チームがなかなか殻を破りきれない中、個人としては良い感触も得ていた篠山は、当然ながら対戦相手からの警戒がさらに厳しいものになっている。しかしながら、15シーズンに及ぶキャリアで様々な経験を積み重ねてきた男は、その壁もモチベーションに変えることができる。それほど、シーズン前半の手応えは確かなものだった。

「前半戦はスタッツ的にもなかなか良い感じでやれてたなと思うんですけど、その一方で年明けからありがたいことにちゃんとスカウティングされてるのを感じます。簡単に攻められなくなってきてるし、ピック&ロールを使おうとしても潰し気味にくるとか、意図的に右に送られるとか、『なんだ、私スカウティングしていただけてるじゃない』っていう試合が増えてきてる。そこを残りの試合で個として、チームとして打開できるかが次のチャレンジで、そこに関してはフラストレーションもありながら、自分がどこまでもっていけるかというのは楽しみなところでもあります。(水野)幹太の怪我というのはもちろんあるんですけど、前半戦も25~30分くらい出た試合もあったので、そこに対しては自信を持ってガードとしてチームをリードしていきたいという想いがあるのが一つ。あとはチームとしてどういうふうにノーマークのシュートを打つか、ディフェンスの質をどう高めるかが絶対にキーになってくるんですけど、『全員が脅威にならないといけない』というジェフさんの大きなテーマがある中で、そこは自分としては少しずつできてきてると思います。ディフェンスが仕事という選手にマッチアップされることが多くなってきて、その分津山(尚大)とか飯田(遼)のシュートが増えてきてるし、ディフェンスを崩せてることも多くなってると思います」
今シーズンの躍動ぶりを見るにつけ、2019年のワールドカップを最後に遠ざかっている日本代表への復帰も期待してしまうのは筆者だけではないだろう。折しも、直前に桶谷大HC就任が発表されるというタイミングで琉球戦を迎えた。絶好のアピールの機会であったことを問うと、篠山はこう答えている。川崎のウェアサプライヤーであり、自身もシューズを愛用しているアシックスに気を遣うあたりは流石としか言いようがない。

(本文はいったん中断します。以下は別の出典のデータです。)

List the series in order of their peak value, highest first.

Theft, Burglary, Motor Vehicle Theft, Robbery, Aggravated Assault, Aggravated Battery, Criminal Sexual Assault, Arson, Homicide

「『オケさん頑張れ』というのは伝えたかったなと思いましたけど……でも、今日は昨日よりはアピールになったかな。LINEは知らないんですけどインスタはつながってるので、DMしてくれればすぐに行きます。僕はもう現役中は代表が常に憧れだし目指してるし、せっかくジョーダンブランドに変わったので、ジョーダンブランドのグッズも欲しい。ジョーダンの練習着がカッコいいから、また選ばれたいですね。あ、アシックスは寛容な素晴らしい企業だからそのへんは大丈夫です(笑)」
FIBAブレイクを経て3月7日に再開するレギュラーシーズンは、残り約2カ月で21試合。開幕前の負傷で離脱していた米須玲音の戦列復帰により、篠山の負担はおそらく減るだろう。しかし、川崎の最大のキーパーソンが篠山であることに変わりはない。全盛期を迎えた男は、ここから川崎をどう導くのだろうか。